I ran inference on a set of images to detect People in all images. For running an inference, I downloaded PeopleNet unpruned pretrained model using the following command:
wget https://api.ngc.nvidia.com/v2/models/nvidia/tlt_peoplenet/versions/unpruned_v2.1/files/resnet34_peoplenet.tlt
My inference config file contains following:
inferencer_config{
# defining target class names for the experiment.

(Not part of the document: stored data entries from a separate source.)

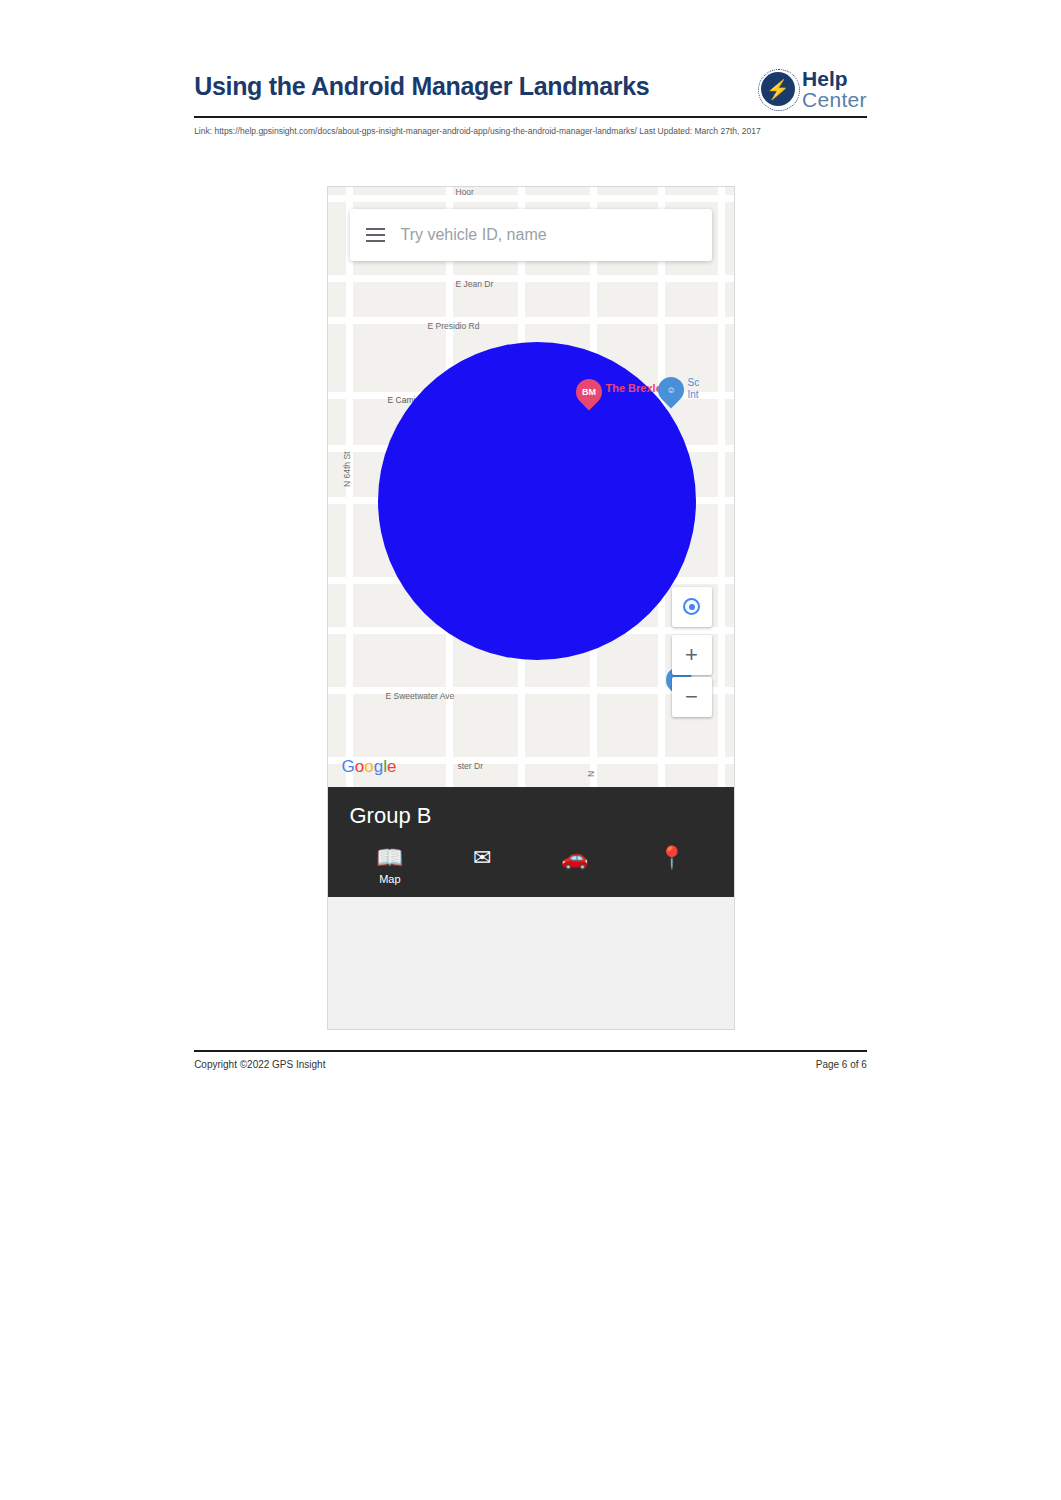Using the Android Manager Landmarks
⚡
Help Center
Link: https://help.gpsinsight.com/docs/about-gps-insight-manager-android-app/using-the-android-manager-landmarks/ Last Updated: March 27th, 2017
Hoor
E Jean Dr
E Presidio Rd
E Camino De Los Ranchos
E Camino Santo
E Eagle Terrace
E Pershing Ave
E Drayton Ave
E Sweetwater Ave
ster Dr
N 64th St
N 66th St
N 68th St
N
Try vehicle ID, name
BM
The Brexley
☺
Sc
Int
☺
+
−
Google
Group B
📖
Map
✉
🚗
📍
Copyright ©2022 GPS Insight Page 6 of 6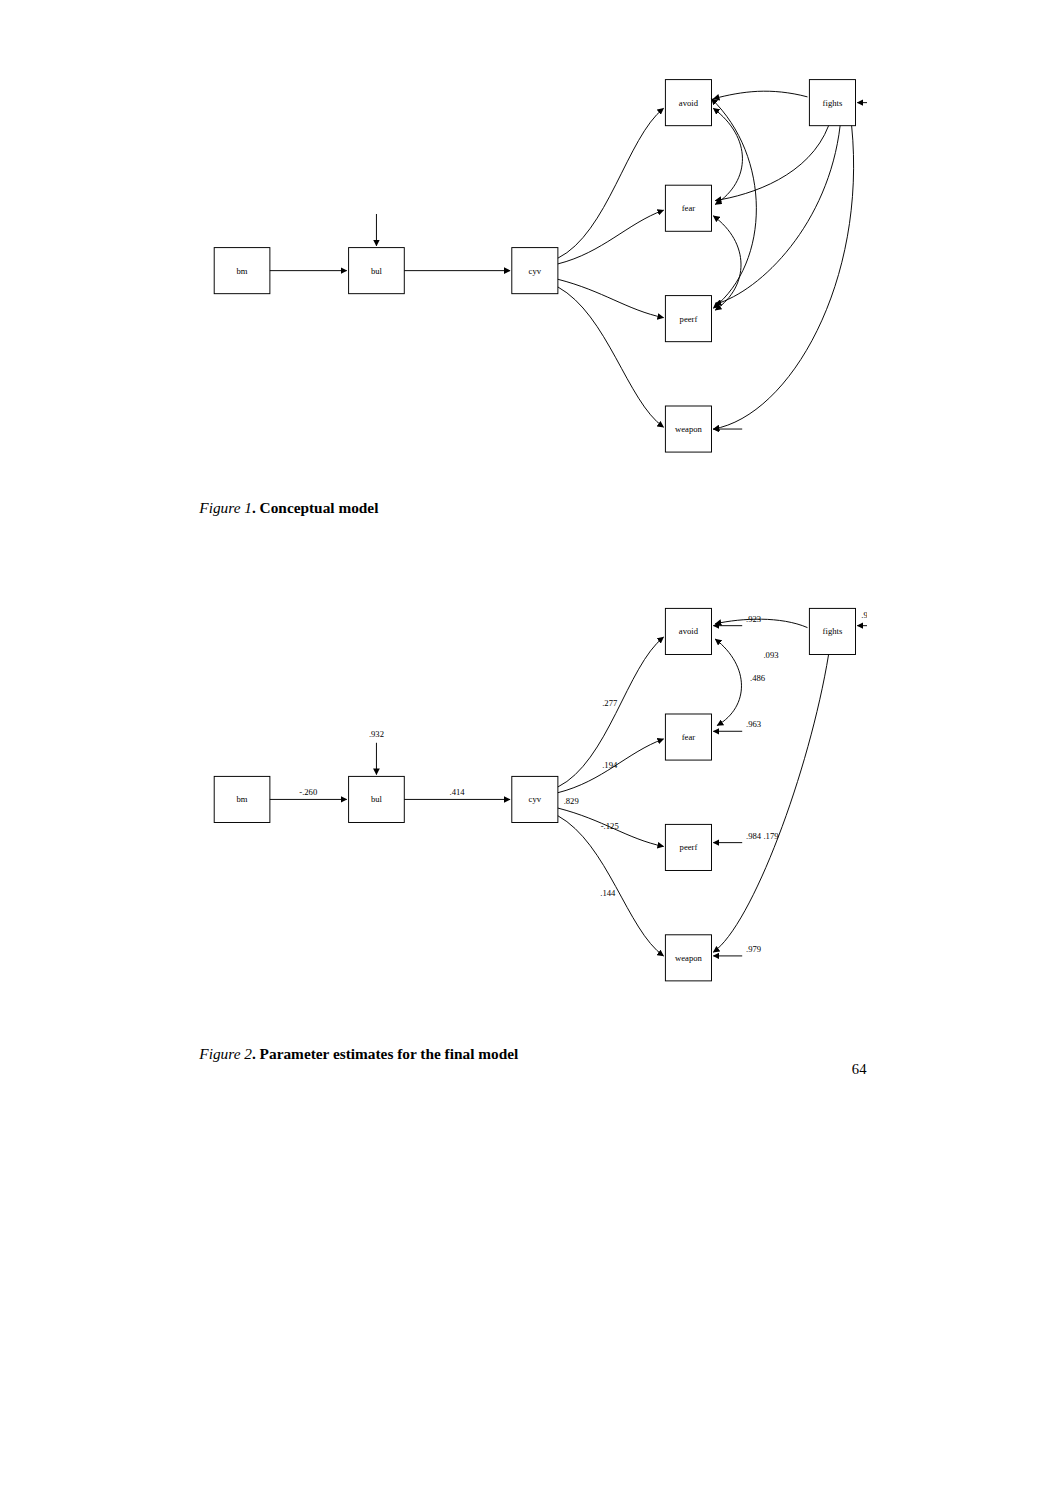bm bul cyv avoid fear peerf weapon fights
Figure 1. Conceptual model
bm bul cyv avoid fear peerf weapon fights -.260 .932 .414 .829 .277 .194 -.125 .144 .923 .963 .984 .979 .968 .486 .093 .179
Figure 2. Parameter estimates for the final model
64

# Note: This must be mentioned in order of the networks classes.
target_classes: "Person"
target_classes: "Bag"
target_classes: "Face"
# Inference dimensions.
image_width: 960
image_height: 544
# Must match what the model was trained for.
image_channels: 3
batch_size: 16
gpu_index: 2
# model handler config
tlt_config{
model: "PATH TO DOWNLOADED PRETRAINED .TLT MODEL"
}
}
bbox_handler_config{
kitti_dump: true
disable_overlay: false
overlay_linewidth: 2
classwise_bbox_handler_config{
key:"Person"
value: {
confidence_model: "mean_cov"
output_map: "Person"
bbox_color{
R: 0
G: 255
B: 0
}
clustering_config{
clustering_algorithm: NMS
coverage_threshold: 0.005
nms_iou_threshold: 0.5
nms_confidence_threshold: 0.01
}
}
}
}
While performing evaluation of generated detections against Ground Truth file using pyCocoTools, I received AP@0.5 (for person class) as 0.295.
That is very less accuracy than what I had expected to be. So, I would like to know the reason behind this low accuracy.